Resolving a graphics processing unit problem

Learn about the possible problems and service actions that you can perform to resolve a graphics processing unit (GPU) problem.

About this task

Note: To determine the location of the GPU, see Identifying the location of the GPU.
Table 1. GPU problems and service actions for the 8335-GTC, 8335-GTG, 8335-GTH, 8335-GTW, or 8335-GTX
Problem Service action
System unable to find GPU
  1. Verify that the GPU is properly seated.
  2. Verify that the drivers for the GPU are installed.
  3. Verify that the most recent firmware is installed on the system. Otherwise, install the most recent firmware if it is not already installed.
  4. Restart the system.
  5. If the GPU is still missing, replace the following items, one at a time, until the problem is resolved:
    Note: Go to 8335-GTC, 8335-GTG, 8335-GTH, 8335-GTW, or 8335-GTX locations to identify the physical location and the removal and replacement procedure.
    1. GPU
    2. System processor modules
    3. System backplane
Fence errors in the operating system log
  1. Restart the system. Do fence errors continue to be logged in the operating system log?
    • Yes: Continue with the next step.
    • No: This ends the procedure.
  2. Does NPU chip 0 appear in the fence error log entry?
    • Yes: Continue with the next step.
    • No: Go to step 4.
  3. Replace the following items, one at a time, until the problem is resolved:
    Note: Go to 8335-GTC, 8335-GTG, 8335-GTH, 8335-GTW, or 8335-GTX locations to identify the physical location and the removal and replacement procedure.
    1. CPU 0
    2. GPU 2
    3. GPU 1
    4. GPU 0
    5. System backplane
    This ends the procedure.
  4. Does NPU chip 1 appear in the fence error log entry?

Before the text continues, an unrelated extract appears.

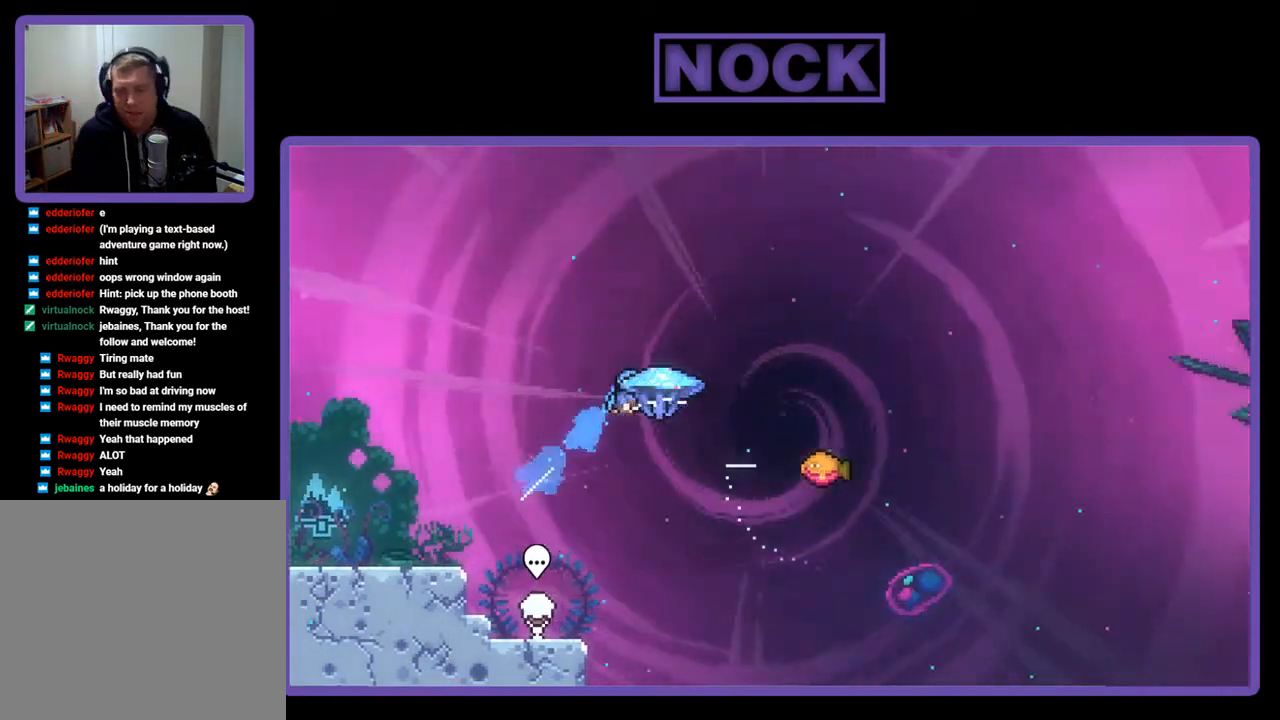
{"buttons": ["R2", "DPAD_RIGHT"], "right_stick": "center", "events": [[117, "DPAD_UP", "up"]]}
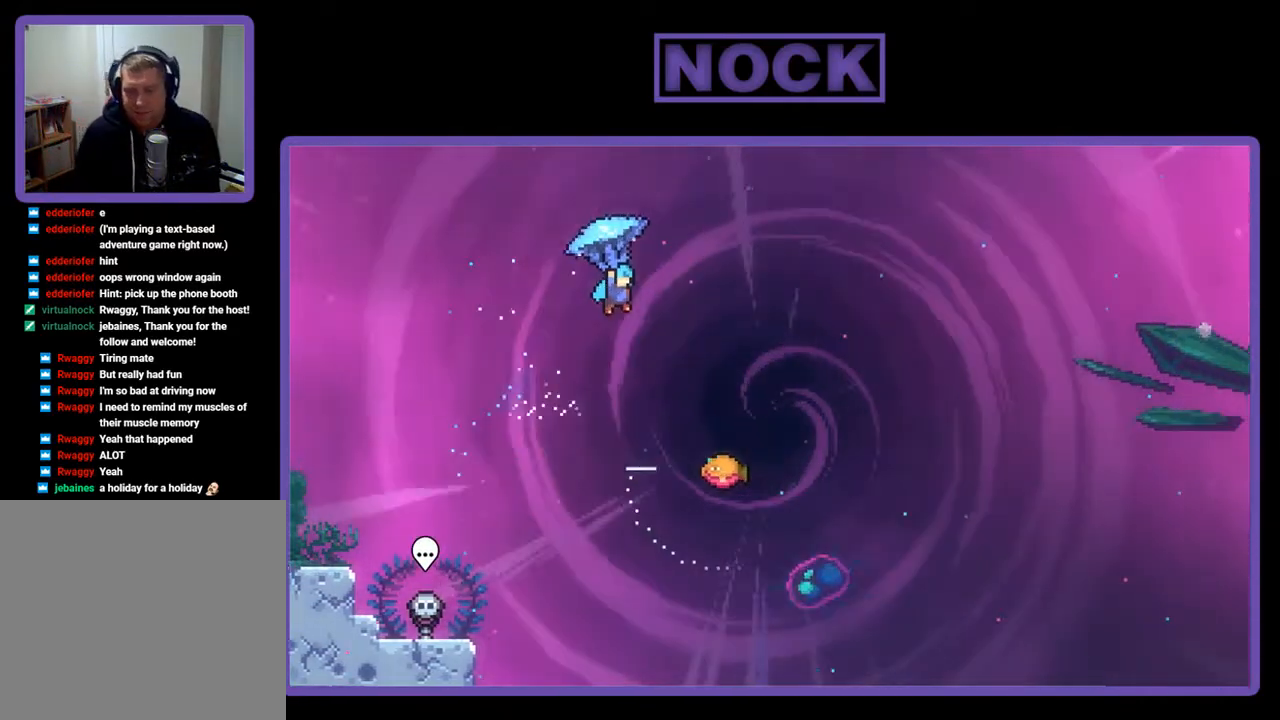
{"buttons": ["R2", "DPAD_RIGHT"], "right_stick": "center", "events": []}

  5. Replace the following items, one at a time, until the problem is resolved:
    Note: Go to 8335-GTC, 8335-GTG, 8335-GTH, 8335-GTW, or 8335-GTX locations to identify the physical location and the removal and replacement procedure.
    1. CPU 1
    2. GPU 5
    3. GPU 4
    4. GPU 3
    5. System backplane
    This ends the procedure.
GPU stops working suddenly
  1. If the system was recently installed, moved, serviced, or upgraded, verify that the GPU is seated properly.
  2. Inspect the GPU and verify that it is not physically damaged.

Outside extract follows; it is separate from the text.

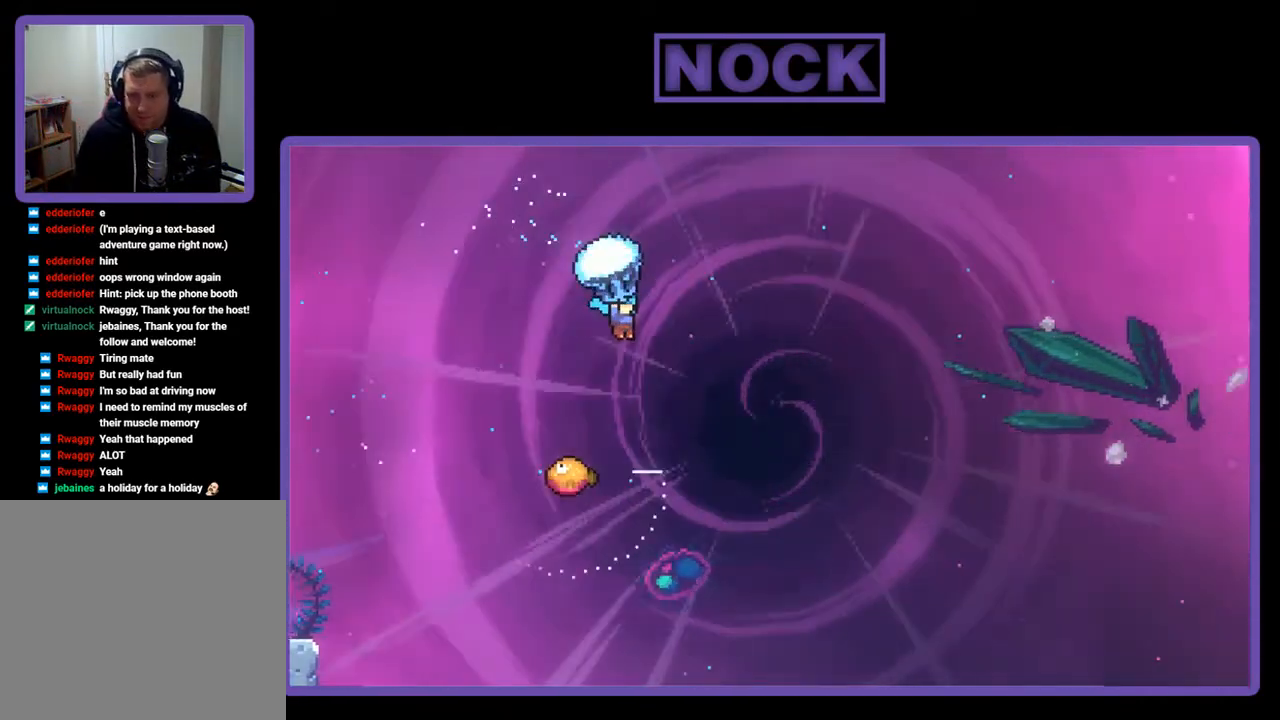
{"buttons": ["R2"], "right_stick": "center", "events": [[50, "DPAD_RIGHT", "up"]]}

  3. If the GPU is still not working, replace the following items, one at a time, until the problem is resolved:
    Note: Go to 8335-GTC, 8335-GTG, 8335-GTH, 8335-GTW, or 8335-GTX locations to identify the physical location and the removal and replacement procedure.
    1. GPU
    2. System processor modules
    3. System backplane
Other problems For information about adapter diagnostics, see Supporting diagnostics. For information about adapter user information, see User guides for GPUs and PCIe adapters.